Soil moisture in semi-arid regions dominated by winter precipitation is recharged as a bulk influx during spring melt and dries down quickly during the ensuing months. This timing in combination with various spatially distributed landscape properties produces distinct spatial soil moisture patterns. The patterns must be recognized in a distributed manner to account for hydrologic processes of storage and redistribution. This research investigates the spatial correlation among distributed point measurements of soil moisture, and between soil moisture patterns and landscape properties such as topography, vegetation, and the spatial snowmelt patterns. We use temoral stability anaylisis to show preferred moisture regimes. Finally, we evaluate data using a combined snowmelt-soil water model to provide spatially and temporally continuous estimates of net recharge and evapotranspiration across the watershed.
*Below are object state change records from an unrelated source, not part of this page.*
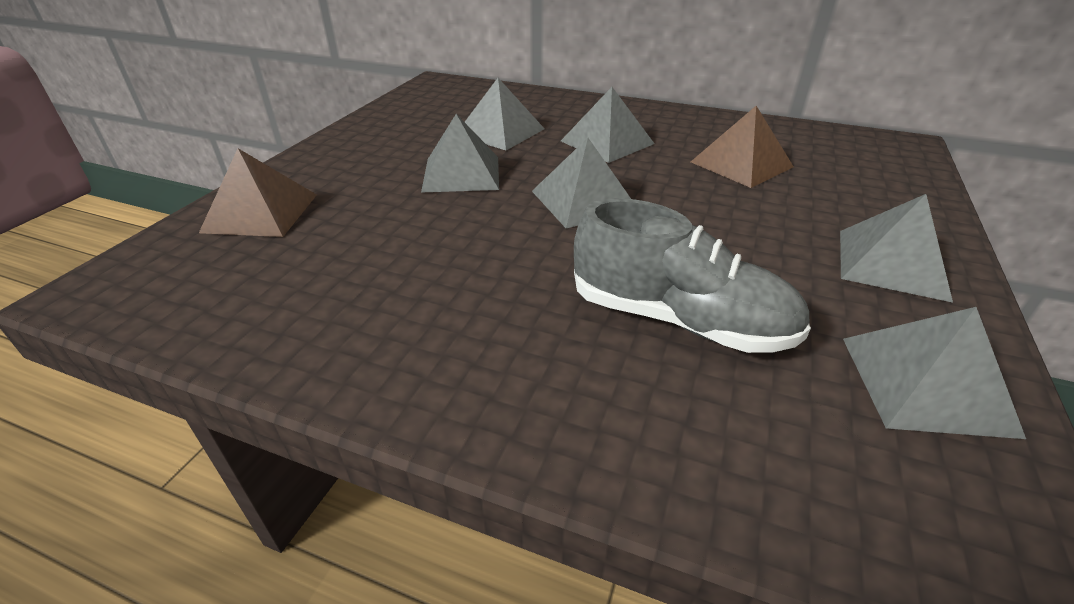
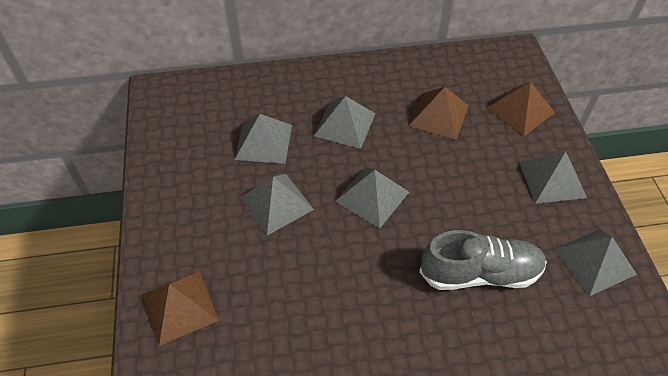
camera: 30 degrees left, 15 degrees up
none -> brown pyramid [486,82,555,136]

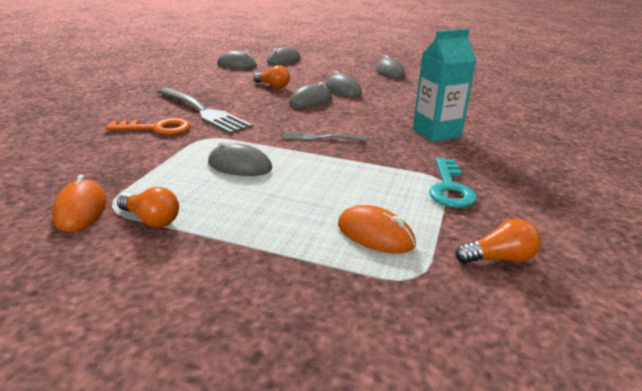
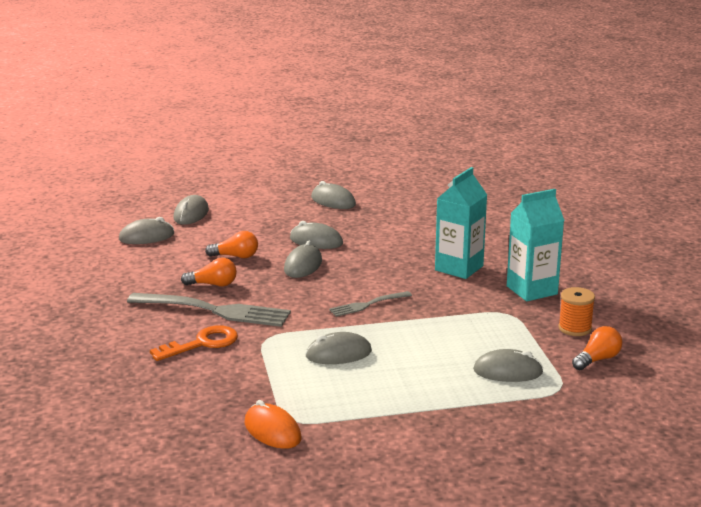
camera: 30 degrees left, 5 degrees down
orange light bulb [117,187,179,228] -> orange light bulb moved to [181,257,237,287]
orange mouse [338,205,416,254] -> grey mouse [473,349,543,382]
turquoise key [429,158,477,208] -> none
none -> turquoise carton [507,189,565,301]
none -> orange spool [558,287,595,336]

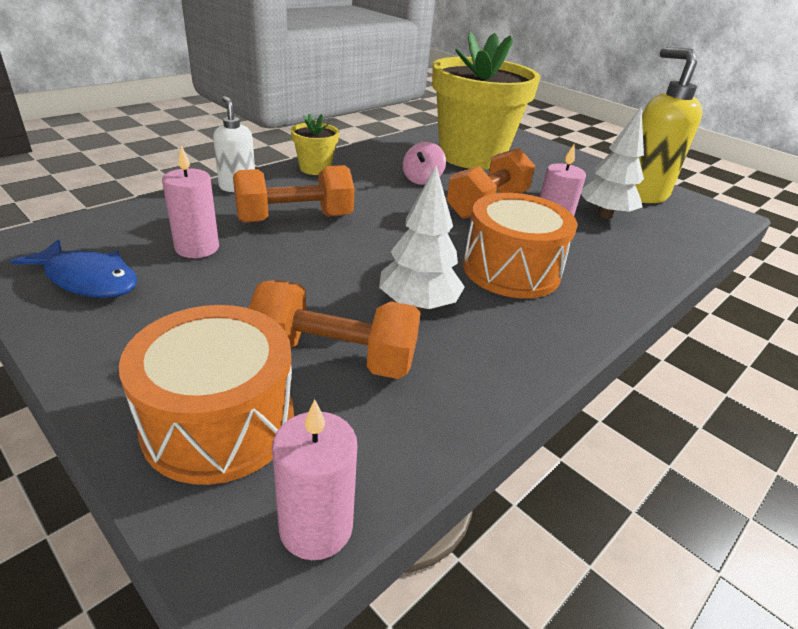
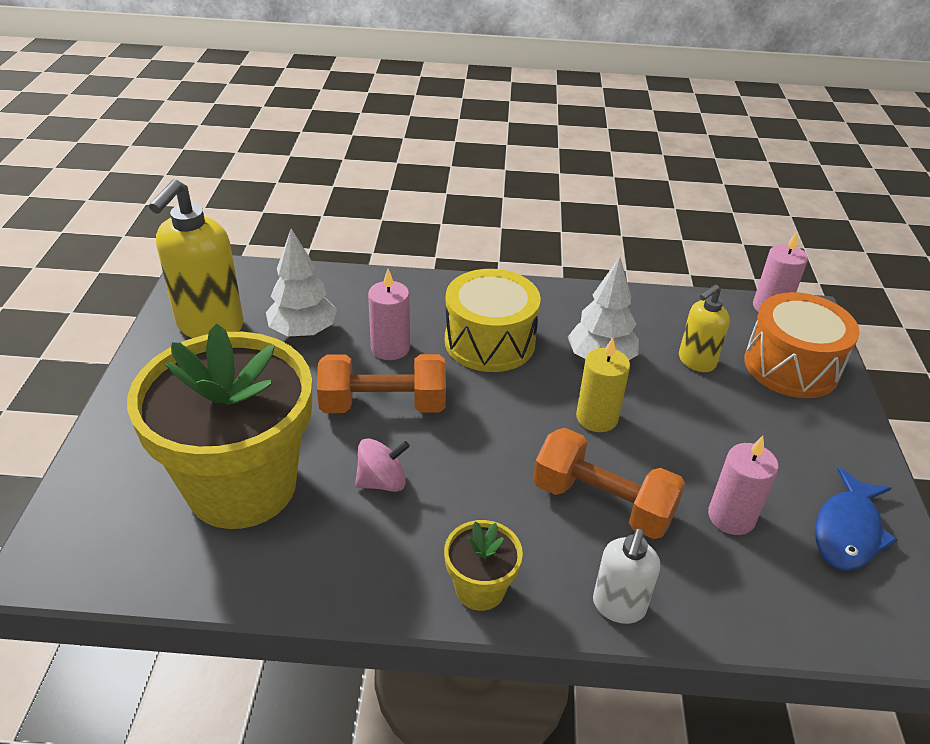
camera: 130 degrees left, 5 degrees up
blue fish [10,239,137,298] -> blue fish turned 135 degrees counterclockwise [815,467,897,571]
orange dumbbell [249,280,421,379] -> yellow soap dispenser [679,284,730,372]
orange drum [463,193,577,298] -> yellow drum [445,269,541,372]
none -> yellow candle [576,337,630,432]

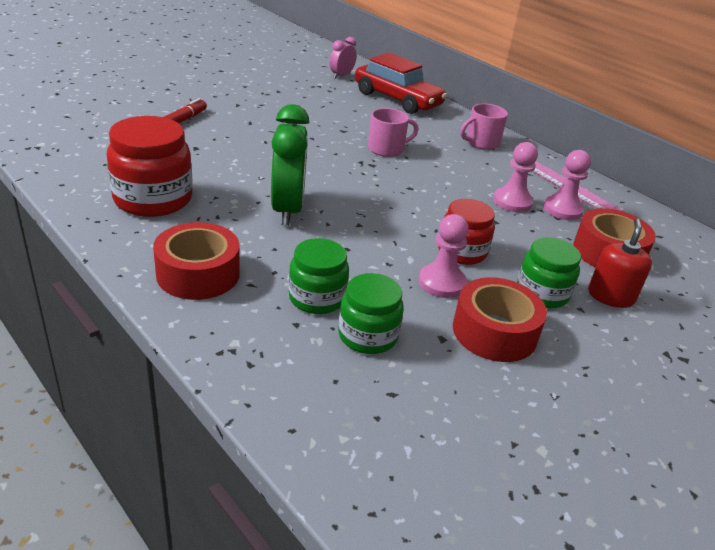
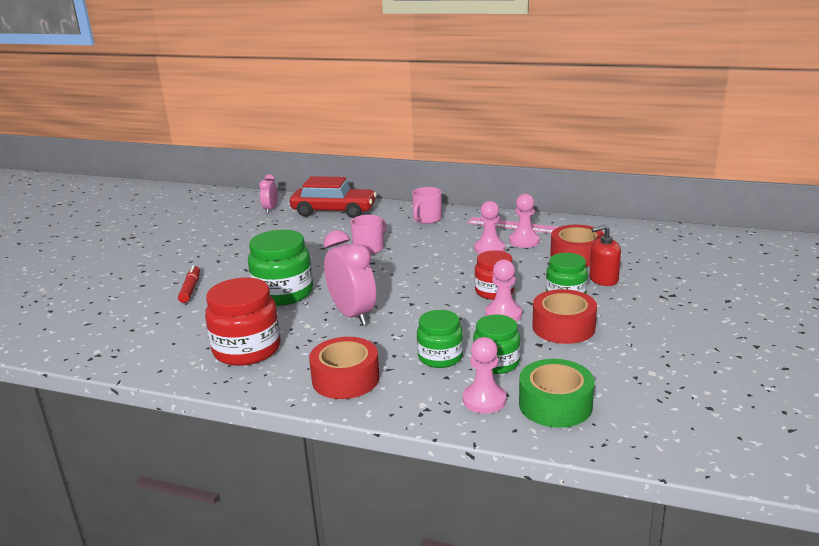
camera: 25 degrees left, 10 degrees down
green clock [271,104,309,225] -> pink clock [324,230,376,326]
red soap dispenser [588,219,652,308] -> red soap dispenser turned 90 degrees counterclockwise [589,225,621,286]
none -> green jar [248,230,313,306]
none -> pink pawn [463,337,506,414]
none -> green tape [519,359,594,428]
Recharge estimates are compared with measured streamflow measured at a weir at the base of the watershed. Reynolds Mountain East (RME) subcatchment in Southwestern Idaho is in an intermountain region exhibiting high variability in topography, vegetation, and snow distribution. RME encompasses an area of 0.6 km² with 19 neutron probe access tubes distributed throughout the catchment. Two years of soil moisture data were collected with supporting climate and snow distribution data. In addition, leaf area index was measured for different vegetation types. The soil water distribution is typically characterized by two regimes: the spring snow melt and summer dry down with a variable degree of recharge prior to snow fall in the during the fall. Distributed patterns of soil moisture have distinct correlation to snow and vegetation distribution.